The immigration judge missed this point because he misunderstood Sepulveda's claim. He said that Sepulveda "has failed to demonstrate that this particular identifying characteristic (his employment with the Attorney General's Office) is immutable. To the contrary, by his own admission, he resigned from the Attorney General's Office after arriving in the United States." The social group to which Sepulveda belongs consists of former, not present, employees of the Attorney General's Office. From that group he cannot resign.
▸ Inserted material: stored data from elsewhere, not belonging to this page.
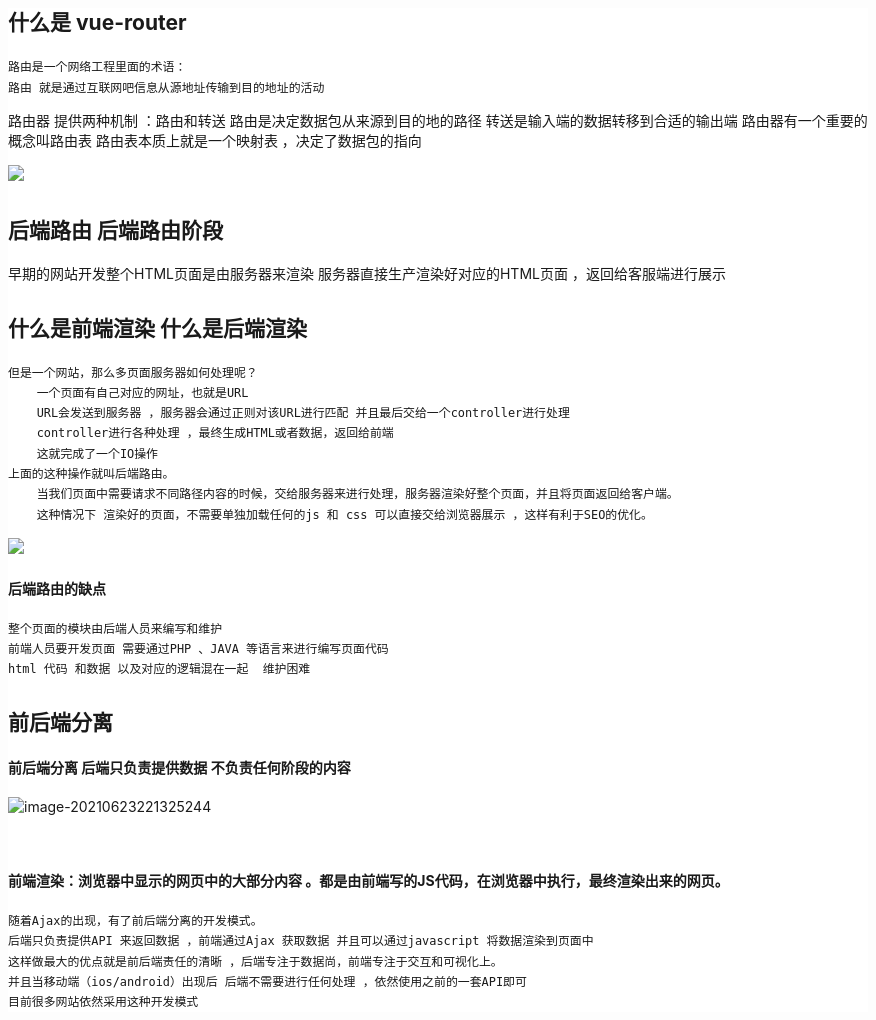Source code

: ## 什么是 vue-router
	路由是一个网络工程里面的术语：
	路由 就是通过互联网吧信息从源地址传输到目的地址的活动 

路由器 提供两种机制 ：路由和转送
	路由是决定数据包从来源到目的地的路径
	转送是输入端的数据转移到合适的输出端
路由器有一个重要的概念叫路由表
	路由表本质上就是一个映射表 ，决定了数据包的指向



![](C:\Users\kaiser\AppData\Roaming\Typora\typora-user-images\image-20210623205517890.png)



## 后端路由 后端路由阶段
早期的网站开发整个HTML页面是由服务器来渲染
	服务器直接生产渲染好对应的HTML页面 ，返回给客服端进行展示
	
## 什么是前端渲染 什么是后端渲染

	但是一个网站，那么多页面服务器如何处理呢？
		一个页面有自己对应的网址，也就是URL
		URL会发送到服务器 ，服务器会通过正则对该URL进行匹配 并且最后交给一个controller进行处理
		controller进行各种处理 ，最终生成HTML或者数据，返回给前端
		这就完成了一个IO操作
	上面的这种操作就叫后端路由。
		当我们页面中需要请求不同路径内容的时候，交给服务器来进行处理，服务器渲染好整个页面，并且将页面返回给客户端。
		这种情况下 渲染好的页面，不需要单独加载任何的js 和 css 可以直接交给浏览器展示 ，这样有利于SEO的优化。

![](C:\Users\kaiser\AppData\Roaming\Typora\typora-user-images\image-20210623212941462.png)


#### 后端路由的缺点
	整个页面的模块由后端人员来编写和维护
	前端人员要开发页面 需要通过PHP 、JAVA 等语言来进行编写页面代码
	html 代码 和数据 以及对应的逻辑混在一起  维护困难



## 前后端分离 
#### 前后端分离 后端只负责提供数据 不负责任何阶段的内容

![image-20210623221325244](C:\Users\kaiser\AppData\Roaming\Typora\typora-user-images\image-20210623221325244.png)

​	

#### 前端渲染：浏览器中显示的网页中的大部分内容 。都是由前端写的JS代码，在浏览器中执行，最终渲染出来的网页。
	随着Ajax的出现，有了前后端分离的开发模式。
	后端只负责提供API 来返回数据 ，前端通过Ajax 获取数据 并且可以通过javascript 将数据渲染到页面中
	这样做最大的优点就是前后端责任的清晰 ，后端专注于数据尚，前端专注于交互和可视化上。
	并且当移动端（ios/android）出现后 后端不需要进行任何处理 ，依然使用之前的一套API即可
	目前很多网站依然采用这种开发模式 
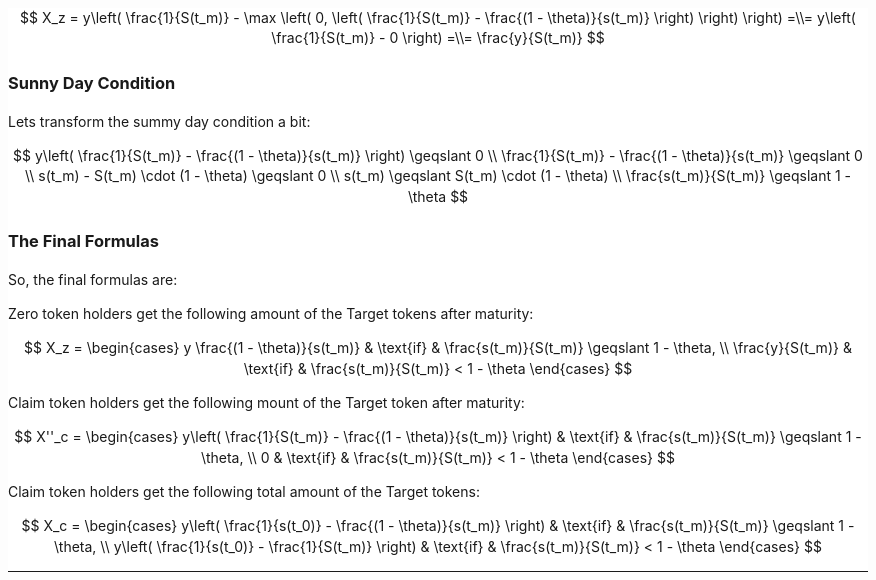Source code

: $$
X_z =
y\left( \frac{1}{S(t_m)} - \max \left( 0, \left( \frac{1}{S(t_m)} - \frac{(1 - \theta)}{s(t_m)} \right) \right) \right) =\\=
y\left( \frac{1}{S(t_m)} - 0 \right) =\\=
\frac{y}{S(t_m)}
$$

### Sunny Day Condition

Lets transform the summy day condition a bit:

$$
y\left( \frac{1}{S(t_m)} - \frac{(1 - \theta)}{s(t_m)} \right) \geqslant 0 \\
\frac{1}{S(t_m)} - \frac{(1 - \theta)}{s(t_m)} \geqslant 0 \\
s(t_m) - S(t_m) \cdot (1 - \theta) \geqslant 0 \\
s(t_m) \geqslant S(t_m) \cdot (1 - \theta) \\
\frac{s(t_m)}{S(t_m)} \geqslant 1 - \theta
$$

### The Final Formulas

So, the final formulas are:

Zero token holders get the following amount of the Target tokens after maturity:

$$
X_z =
\begin{cases}
y \frac{(1 - \theta)}{s(t_m)} & \text{if} & \frac{s(t_m)}{S(t_m)} \geqslant 1 - \theta, \\
\frac{y}{S(t_m)} & \text{if} & \frac{s(t_m)}{S(t_m)} < 1 - \theta
\end{cases}
$$

Claim token holders get the following mount of the Target token after maturity:

$$
X''_c =
\begin{cases}
y\left( \frac{1}{S(t_m)} - \frac{(1 - \theta)}{s(t_m)} \right) & \text{if} & \frac{s(t_m)}{S(t_m)} \geqslant 1 - \theta, \\
0 & \text{if} & \frac{s(t_m)}{S(t_m)} < 1 - \theta
\end{cases}
$$

Claim token holders get the following total amount of the Target tokens:

$$
X_c =
\begin{cases}
y\left( \frac{1}{s(t_0)} - \frac{(1 - \theta)}{s(t_m)} \right) & \text{if} & \frac{s(t_m)}{S(t_m)} \geqslant 1 - \theta, \\
y\left( \frac{1}{s(t_0)} - \frac{1}{S(t_m)} \right) & \text{if} & \frac{s(t_m)}{S(t_m)} < 1 - \theta
\end{cases}
$$

---
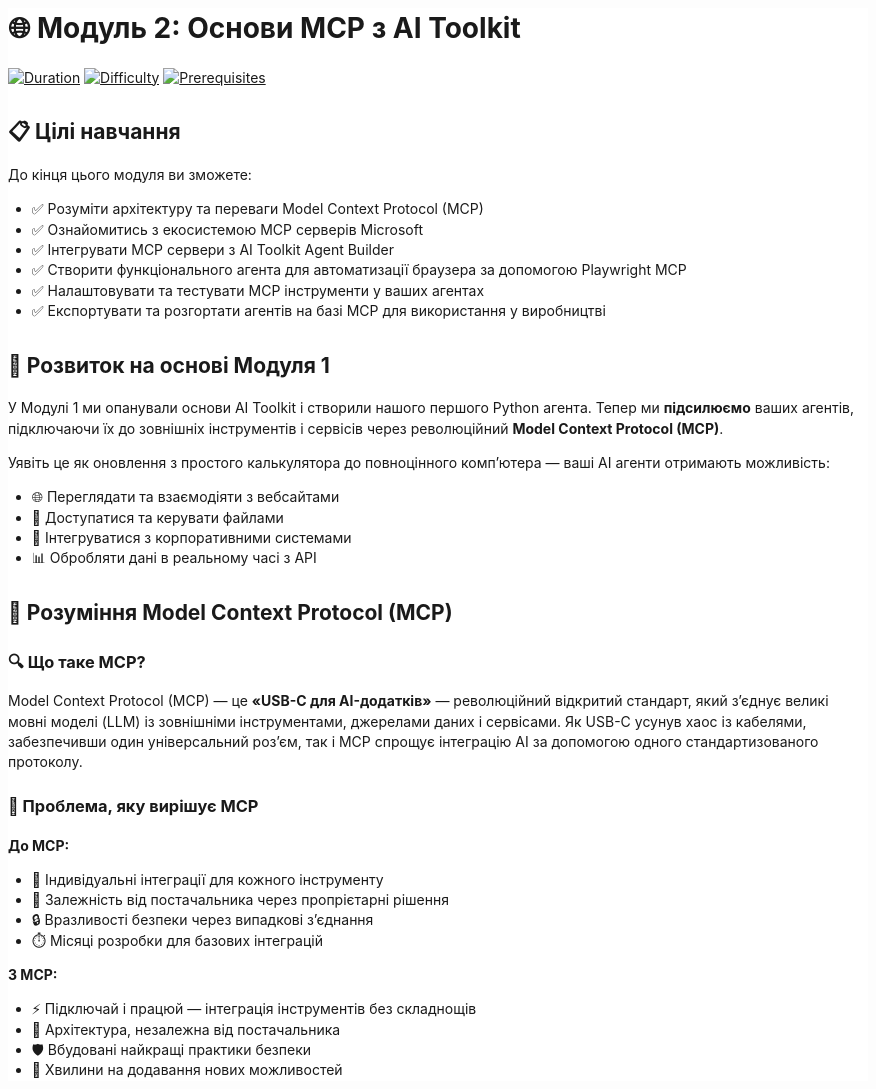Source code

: 
# 🌐 Модуль 2: Основи MCP з AI Toolkit

[![Duration](https://img.shields.io/badge/Duration-20%20minutes-blue.svg)]()
[![Difficulty](https://img.shields.io/badge/Difficulty-Intermediate-yellow.svg)]()
[![Prerequisites](https://img.shields.io/badge/Prerequisites-Module%201%20Complete-orange.svg)]()

## 📋 Цілі навчання

До кінця цього модуля ви зможете:
- ✅ Розуміти архітектуру та переваги Model Context Protocol (MCP)
- ✅ Ознайомитись з екосистемою MCP серверів Microsoft
- ✅ Інтегрувати MCP сервери з AI Toolkit Agent Builder
- ✅ Створити функціонального агента для автоматизації браузера за допомогою Playwright MCP
- ✅ Налаштовувати та тестувати MCP інструменти у ваших агентах
- ✅ Експортувати та розгортати агентів на базі MCP для використання у виробництві

## 🎯 Розвиток на основі Модуля 1

У Модулі 1 ми опанували основи AI Toolkit і створили нашого першого Python агента. Тепер ми **підсилюємо** ваших агентів, підключаючи їх до зовнішніх інструментів і сервісів через революційний **Model Context Protocol (MCP)**.

Уявіть це як оновлення з простого калькулятора до повноцінного комп’ютера — ваші AI агенти отримають можливість:
- 🌐 Переглядати та взаємодіяти з вебсайтами
- 📁 Доступатися та керувати файлами
- 🔧 Інтегруватися з корпоративними системами
- 📊 Обробляти дані в реальному часі з API

## 🧠 Розуміння Model Context Protocol (MCP)

### 🔍 Що таке MCP?

Model Context Protocol (MCP) — це **«USB-C для AI-додатків»** — революційний відкритий стандарт, який з’єднує великі мовні моделі (LLM) із зовнішніми інструментами, джерелами даних і сервісами. Як USB-C усунув хаос із кабелями, забезпечивши один універсальний роз’єм, так і MCP спрощує інтеграцію AI за допомогою одного стандартизованого протоколу.

### 🎯 Проблема, яку вирішує MCP

**До MCP:**
- 🔧 Індивідуальні інтеграції для кожного інструменту
- 🔄 Залежність від постачальника через пропрієтарні рішення  
- 🔒 Вразливості безпеки через випадкові з’єднання
- ⏱️ Місяці розробки для базових інтеграцій

**З MCP:**
- ⚡ Підключай і працюй — інтеграція інструментів без складнощів
- 🔄 Архітектура, незалежна від постачальника
- 🛡️ Вбудовані найкращі практики безпеки
- 🚀 Хвилини на додавання нових можливостей
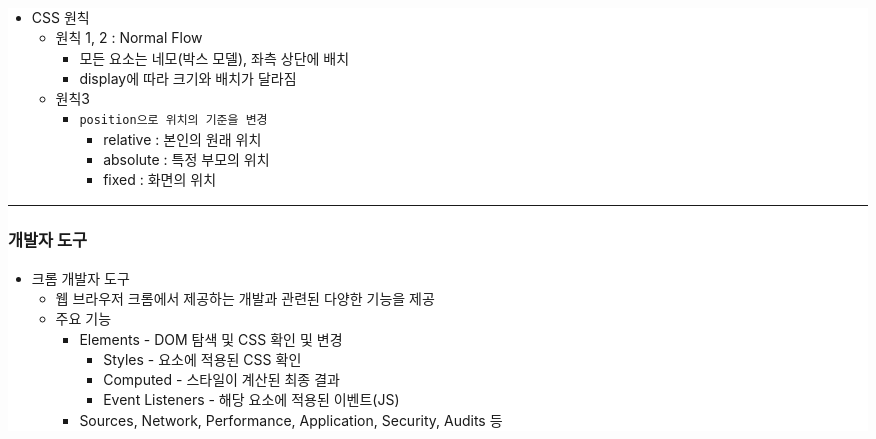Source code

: 

- CSS 원칙
  - 원칙 1, 2 : Normal Flow
    - 모든 요소는 네모(박스 모델), 좌측 상단에 배치
    - display에 따라 크기와 배치가 달라짐
  - 원칙3
    - `position으로 위치의 기준을 변경`
      - relative : 본인의 원래 위치
      - absolute : 특정 부모의 위치
      - fixed : 화면의 위치



---

### 개발자 도구

- 크롬 개발자 도구
  - 웹 브라우저 크롬에서 제공하는 개발과 관련된 다양한 기능을 제공
  - 주요 기능
    - Elements - DOM 탐색 및 CSS 확인 및 변경
      - Styles - 요소에 적용된 CSS 확인
      - Computed - 스타일이 계산된 최종 결과
      - Event Listeners - 해당 요소에 적용된 이벤트(JS)
    - Sources, Network, Performance, Application, Security, Audits 등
The judge did say that Sepulveda does not have a reasonable fear of being persecuted if he returns to Colombia, but he did not explain this conclusion. We do not know whether former members of the Office who have the kind of information that Sepulveda is carrying around in his head would be targets of the insurgents. They might be, because it is information that the insurgents would very much like to have. Nor do we know how large the Office is and therefore the significance of the fact that in a five-year period 136 of its employees were murdered or kidnapped; those moreover were current employees of the Office; we do not know how many former employees, if any, have been victimized. As we said in Ahmed v. Ashcroft, 348 F.3d 611, 619 (7th Cir.2003), a claim for asylum such as Sepulveda's "must also be examined to determine whether the danger flows from an ongoing violent struggle affecting the population in a relatively undifferentiated way or if danger exists on account of a protected ground; only the latter will suffice under the statute. [The petitioner] failed to offer objective support for his more speculative assertions. Moreover, the evidence did not compel the BIA to find that former members of the security and police forces in Algeria are targeted in a manner that is distinct from the risks borne by other segments of Algerian society." Nor do we know whether the government is unwilling or incapable of protecting persons in Sepulveda's position from insurgents.
These are matters for exploration in further proceedings before the immigration judge. The petition for review is granted and the order of the Board of Immigration Appeals vacated.